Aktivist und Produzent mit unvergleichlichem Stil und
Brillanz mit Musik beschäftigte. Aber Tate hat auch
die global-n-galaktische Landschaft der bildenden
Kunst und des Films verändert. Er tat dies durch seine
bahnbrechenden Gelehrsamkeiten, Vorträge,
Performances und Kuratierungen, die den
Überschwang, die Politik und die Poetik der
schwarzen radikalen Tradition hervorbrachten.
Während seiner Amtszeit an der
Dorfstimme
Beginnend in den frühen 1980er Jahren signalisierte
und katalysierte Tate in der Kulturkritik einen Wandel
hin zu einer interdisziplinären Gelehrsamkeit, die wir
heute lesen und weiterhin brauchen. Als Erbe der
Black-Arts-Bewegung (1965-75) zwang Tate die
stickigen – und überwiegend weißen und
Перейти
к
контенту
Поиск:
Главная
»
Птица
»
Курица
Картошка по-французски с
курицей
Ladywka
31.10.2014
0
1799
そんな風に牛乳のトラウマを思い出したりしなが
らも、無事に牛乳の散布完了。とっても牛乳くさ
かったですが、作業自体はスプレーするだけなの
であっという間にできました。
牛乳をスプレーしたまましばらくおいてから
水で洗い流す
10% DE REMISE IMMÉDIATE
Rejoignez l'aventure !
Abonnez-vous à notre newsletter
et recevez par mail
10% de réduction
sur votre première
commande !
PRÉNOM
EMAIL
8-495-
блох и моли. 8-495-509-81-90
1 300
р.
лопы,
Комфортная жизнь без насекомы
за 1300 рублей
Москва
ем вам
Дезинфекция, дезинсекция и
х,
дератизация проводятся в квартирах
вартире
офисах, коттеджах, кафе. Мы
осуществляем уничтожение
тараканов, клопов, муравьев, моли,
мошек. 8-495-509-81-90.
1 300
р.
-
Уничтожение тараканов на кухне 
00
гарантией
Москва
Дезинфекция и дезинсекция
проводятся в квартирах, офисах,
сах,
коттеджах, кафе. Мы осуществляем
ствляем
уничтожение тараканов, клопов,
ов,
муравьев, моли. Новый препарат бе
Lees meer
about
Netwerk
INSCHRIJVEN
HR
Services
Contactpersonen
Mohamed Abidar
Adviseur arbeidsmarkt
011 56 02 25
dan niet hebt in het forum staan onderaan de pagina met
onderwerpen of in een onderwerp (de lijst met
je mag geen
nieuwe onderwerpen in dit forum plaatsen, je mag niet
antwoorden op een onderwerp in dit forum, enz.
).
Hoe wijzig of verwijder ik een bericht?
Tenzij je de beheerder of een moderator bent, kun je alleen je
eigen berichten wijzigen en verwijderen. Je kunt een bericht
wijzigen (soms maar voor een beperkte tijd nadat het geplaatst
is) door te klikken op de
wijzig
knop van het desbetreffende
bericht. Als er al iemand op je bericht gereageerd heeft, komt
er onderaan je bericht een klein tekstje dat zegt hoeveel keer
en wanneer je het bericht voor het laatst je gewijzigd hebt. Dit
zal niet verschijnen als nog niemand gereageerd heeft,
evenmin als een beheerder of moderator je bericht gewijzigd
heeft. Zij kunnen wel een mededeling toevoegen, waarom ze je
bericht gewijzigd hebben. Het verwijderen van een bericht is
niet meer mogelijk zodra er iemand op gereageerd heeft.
::::::
Exercise aim:
Retype the whole listing, matching it exactly.

Response below:
Aktivist und Produzent mit unvergleichlichem Stil und
Brillanz mit Musik beschäftigte. Aber Tate hat auch
die global-n-galaktische Landschaft der bildenden
Kunst und des Films verändert. Er tat dies durch seine
bahnbrechenden Gelehrsamkeiten, Vorträge,
Performances und Kuratierungen, die den
Überschwang, die Politik und die Poetik der
schwarzen radikalen Tradition hervorbrachten.
Während seiner Amtszeit an der
Dorfstimme
Beginnend in den frühen 1980er Jahren signalisierte
und katalysierte Tate in der Kulturkritik einen Wandel
hin zu einer interdisziplinären Gelehrsamkeit, die wir
heute lesen und weiterhin brauchen. Als Erbe der
Black-Arts-Bewegung (1965-75) zwang Tate die
stickigen – und überwiegend weißen und
Перейти
к
контенту
Поиск:
Главная
»
Птица
»
Курица
Картошка по-французски с
курицей
Ladywka
31.10.2014
0
1799
そんな風に牛乳のトラウマを思い出したりしなが
らも、無事に牛乳の散布完了。とっても牛乳くさ
かったですが、作業自体はスプレーするだけなの
であっという間にできました。
牛乳をスプレーしたまましばらくおいてから
水で洗い流す
10% DE REMISE IMMÉDIATE
Rejoignez l'aventure !
Abonnez-vous à notre newsletter
et recevez par mail
10% de réduction
sur votre première
commande !
PRÉNOM
EMAIL
8-495-
блох и моли. 8-495-509-81-90
1 300
р.
лопы,
Комфортная жизнь без насекомы
за 1300 рублей
Москва
ем вам
Дезинфекция, дезинсекция и
х,
дератизация проводятся в квартирах
вартире
офисах, коттеджах, кафе. Мы
осуществляем уничтожение
тараканов, клопов, муравьев, моли,
мошек. 8-495-509-81-90.
1 300
р.
-
Уничтожение тараканов на кухне 
00
гарантией
Москва
Дезинфекция и дезинсекция
проводятся в квартирах, офисах,
сах,
коттеджах, кафе. Мы осуществляем
ствляем
уничтожение тараканов, клопов,
ов,
муравьев, моли. Новый препарат бе
Lees meer
about
Netwerk
INSCHRIJVEN
HR
Services
Contactpersonen
Mohamed Abidar
Adviseur arbeidsmarkt
011 56 02 25
dan niet hebt in het forum staan onderaan de pagina met
onderwerpen of in een onderwerp (de lijst met
je mag geen
nieuwe onderwerpen in dit forum plaatsen, je mag niet
antwoorden op een onderwerp in dit forum, enz.
).
Hoe wijzig of verwijder ik een bericht?
Tenzij je de beheerder of een moderator bent, kun je alleen je
eigen berichten wijzigen en verwijderen. Je kunt een bericht
wijzigen (soms maar voor een beperkte tijd nadat het geplaatst
is) door te klikken op de
wijzig
knop van het desbetreffende
bericht. Als er al iemand op je bericht gereageerd heeft, komt
er onderaan je bericht een klein tekstje dat zegt hoeveel keer
en wanneer je het bericht voor het laatst je gewijzigd hebt. Dit
zal niet verschijnen als nog niemand gereageerd heeft,
evenmin als een beheerder of moderator je bericht gewijzigd
heeft. Zij kunnen wel een mededeling toevoegen, waarom ze je
bericht gewijzigd hebben. Het verwijderen van een bericht is
niet meer mogelijk zodra er iemand op gereageerd heeft.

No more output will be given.